Itália, mas pode chamar de Brasil
Todo dia há um escândalo político, 20 anos depois da operação "Mãos Limpas", que prendeu 4.000
ROMA - Indignado com os escândalos cotidianos na política brasileira? Venha para a Itália. Vai experimentar sentimentos contraditórios: inveja porque aqui muita gente graúda vira e mexe vai para a cadeia. Mas também orgulho patriótico porque, em pelo menos um ponto, o Brasil está mais avançado.
Refiro-me especificamente à lei da ficha limpa, em vigor no Brasil. Aqui, Beppe Grillo, cômico que virou um político-antipolíticos e é a sensação da campanha para o pleito de domingo, coletou 350 mil assinaturas para uma lei popular visando um "Parlamento Pulito" (limpo). Nem foi apreciada pelo Parlamento.
Consequência: não passa dia sem que algum escândalo ocupe na mídia o espaço que deveria ser da campanha eleitoral.
Prender gente graúda, como pedem tantos brasileiros, não adiantou grande coisa: há 20 anos, a Justiça conduziu a chamada "Operação Mãos Limpas". Dinamitou dois dos grandes partidos da época, a Democracia Cristã e o Socialista (depois, a queda do Muro de Berlim sepultaria também o Partido Comunista, que foi o maior do Ocidente). Levou aos tribunais mais de 4.000 expoentes da política e do empresariado.
E daí?

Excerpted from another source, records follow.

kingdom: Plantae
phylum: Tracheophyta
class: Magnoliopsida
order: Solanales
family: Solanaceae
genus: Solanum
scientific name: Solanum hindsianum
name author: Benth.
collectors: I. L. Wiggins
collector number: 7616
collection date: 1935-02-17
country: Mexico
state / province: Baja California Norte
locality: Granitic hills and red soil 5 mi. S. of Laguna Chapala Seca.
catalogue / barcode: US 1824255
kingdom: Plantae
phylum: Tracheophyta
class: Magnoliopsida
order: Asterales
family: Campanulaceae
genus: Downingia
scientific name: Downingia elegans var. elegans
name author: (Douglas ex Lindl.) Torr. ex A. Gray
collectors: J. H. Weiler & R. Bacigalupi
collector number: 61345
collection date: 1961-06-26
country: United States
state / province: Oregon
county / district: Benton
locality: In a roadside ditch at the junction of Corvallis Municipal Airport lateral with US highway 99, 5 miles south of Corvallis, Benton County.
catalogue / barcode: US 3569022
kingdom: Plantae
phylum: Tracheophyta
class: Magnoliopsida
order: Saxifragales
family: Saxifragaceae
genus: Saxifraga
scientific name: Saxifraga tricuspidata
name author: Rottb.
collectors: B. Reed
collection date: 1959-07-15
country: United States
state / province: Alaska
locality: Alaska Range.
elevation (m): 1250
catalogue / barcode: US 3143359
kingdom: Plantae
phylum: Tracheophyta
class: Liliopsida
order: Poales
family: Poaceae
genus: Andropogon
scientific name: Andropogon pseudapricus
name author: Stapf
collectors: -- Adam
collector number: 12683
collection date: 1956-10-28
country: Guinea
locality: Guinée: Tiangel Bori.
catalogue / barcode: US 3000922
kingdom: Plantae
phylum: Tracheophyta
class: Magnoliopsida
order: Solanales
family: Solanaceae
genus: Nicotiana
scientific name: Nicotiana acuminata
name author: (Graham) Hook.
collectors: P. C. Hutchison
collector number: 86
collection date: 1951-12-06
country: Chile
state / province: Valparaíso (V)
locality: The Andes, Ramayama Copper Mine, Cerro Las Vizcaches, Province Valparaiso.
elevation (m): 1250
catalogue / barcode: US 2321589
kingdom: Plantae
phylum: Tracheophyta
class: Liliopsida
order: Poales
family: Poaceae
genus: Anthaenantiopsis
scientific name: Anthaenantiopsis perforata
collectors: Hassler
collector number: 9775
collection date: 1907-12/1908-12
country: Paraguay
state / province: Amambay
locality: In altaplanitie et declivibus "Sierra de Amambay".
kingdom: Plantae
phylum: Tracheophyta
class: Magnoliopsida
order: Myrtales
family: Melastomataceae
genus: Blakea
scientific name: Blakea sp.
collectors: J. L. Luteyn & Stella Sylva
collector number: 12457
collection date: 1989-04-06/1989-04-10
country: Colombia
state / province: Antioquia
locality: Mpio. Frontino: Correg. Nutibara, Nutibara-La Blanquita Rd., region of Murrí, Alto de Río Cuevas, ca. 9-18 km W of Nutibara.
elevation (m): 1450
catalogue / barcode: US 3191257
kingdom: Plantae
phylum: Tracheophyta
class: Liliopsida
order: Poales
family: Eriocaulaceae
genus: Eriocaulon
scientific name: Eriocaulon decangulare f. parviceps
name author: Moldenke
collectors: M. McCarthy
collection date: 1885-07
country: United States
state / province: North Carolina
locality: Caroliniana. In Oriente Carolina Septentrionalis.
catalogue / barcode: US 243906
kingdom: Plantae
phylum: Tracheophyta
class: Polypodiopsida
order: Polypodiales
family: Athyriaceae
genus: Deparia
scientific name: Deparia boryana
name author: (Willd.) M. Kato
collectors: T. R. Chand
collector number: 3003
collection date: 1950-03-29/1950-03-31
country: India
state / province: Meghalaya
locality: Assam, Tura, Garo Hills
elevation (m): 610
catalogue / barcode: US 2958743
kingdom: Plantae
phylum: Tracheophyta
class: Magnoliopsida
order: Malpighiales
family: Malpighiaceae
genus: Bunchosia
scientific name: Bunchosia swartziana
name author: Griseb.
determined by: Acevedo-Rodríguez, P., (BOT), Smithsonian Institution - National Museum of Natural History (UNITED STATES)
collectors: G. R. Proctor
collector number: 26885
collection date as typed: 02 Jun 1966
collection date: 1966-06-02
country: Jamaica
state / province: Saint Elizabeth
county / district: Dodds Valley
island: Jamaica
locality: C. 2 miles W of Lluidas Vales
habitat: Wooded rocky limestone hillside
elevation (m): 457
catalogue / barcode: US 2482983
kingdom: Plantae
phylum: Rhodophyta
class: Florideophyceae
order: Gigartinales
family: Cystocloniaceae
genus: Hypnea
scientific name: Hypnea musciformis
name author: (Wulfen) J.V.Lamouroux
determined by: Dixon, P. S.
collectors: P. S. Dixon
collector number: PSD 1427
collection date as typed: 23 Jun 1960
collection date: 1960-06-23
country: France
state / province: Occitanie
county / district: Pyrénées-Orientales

Nada. Basta dizer que, no vácuo dos antigos partidos, surgiu um certo Silvio Berlusconi, biliardário que ocupou por três vezes a presidência do Conselho de Ministros, apesar de ser uma espécie de Paulo Maluf italiano: campeão de processos, nenhuma condenação.
Berlusconi é a figura mais destacada na capa do semanário "L'Espresso" de um mês atrás, que apresenta 15 personagens políticos "inapresentáveis", mas que estão presentes nas listas partidárias. Você acha que só há 15 nomes para compor capa semelhante no Brasil?
O fato é que, 20 anos depois, ressurge na Itália a palavra envenenada que dinamitou o sistema político nos anos 90. "Por desgraça, estamos diante de algo muito similar à Tangentopoli", diz Mario Monti, primeiro-ministro em funções e quarto colocado nas pesquisas.
"Tangente" é suborno. "Poli" é cidade. Logo estamos diante de uma "Terra dos Subornos", algo que o brasileiro conhece bem. "Tangentopoli" foi o rótulo usado para os escândalos apurados na "Mãos Limpas".
De novo, ao contrário do Brasil, dá cadeia. Foi preso, por exemplo, Gianlucca Baldassari, gestor do banco mais antigo do mundo, o MPS (Monte dei Paschi di Siena), enrolado em operações com derivativos que o levaram às cordas. Foi salvo por uma injeção de dinheiro público -feita no governo Monti, diga-se- de € 3,9 bilhões (R$ 10,2 bi).
Foi também preso Giuseppe Orsi, conselheiro-delegado da Finmeccanica, empresa acusada de ter pago comissões, eventualmente repassadas a políticos, para vender helicópteros à Índia, que acaba de desfazer o negócio.
Para você ficar com inveja: em vez de criticar as "tangenti", Berlusconi diz que os juízes que mandam prender os empresários "atrapalham a economia". A tese do ex-premiê é cínica mas realista: quem não paga comissão não fecha negócio. No Brasil, muito político pensa -e age- assim, mas jamais admite.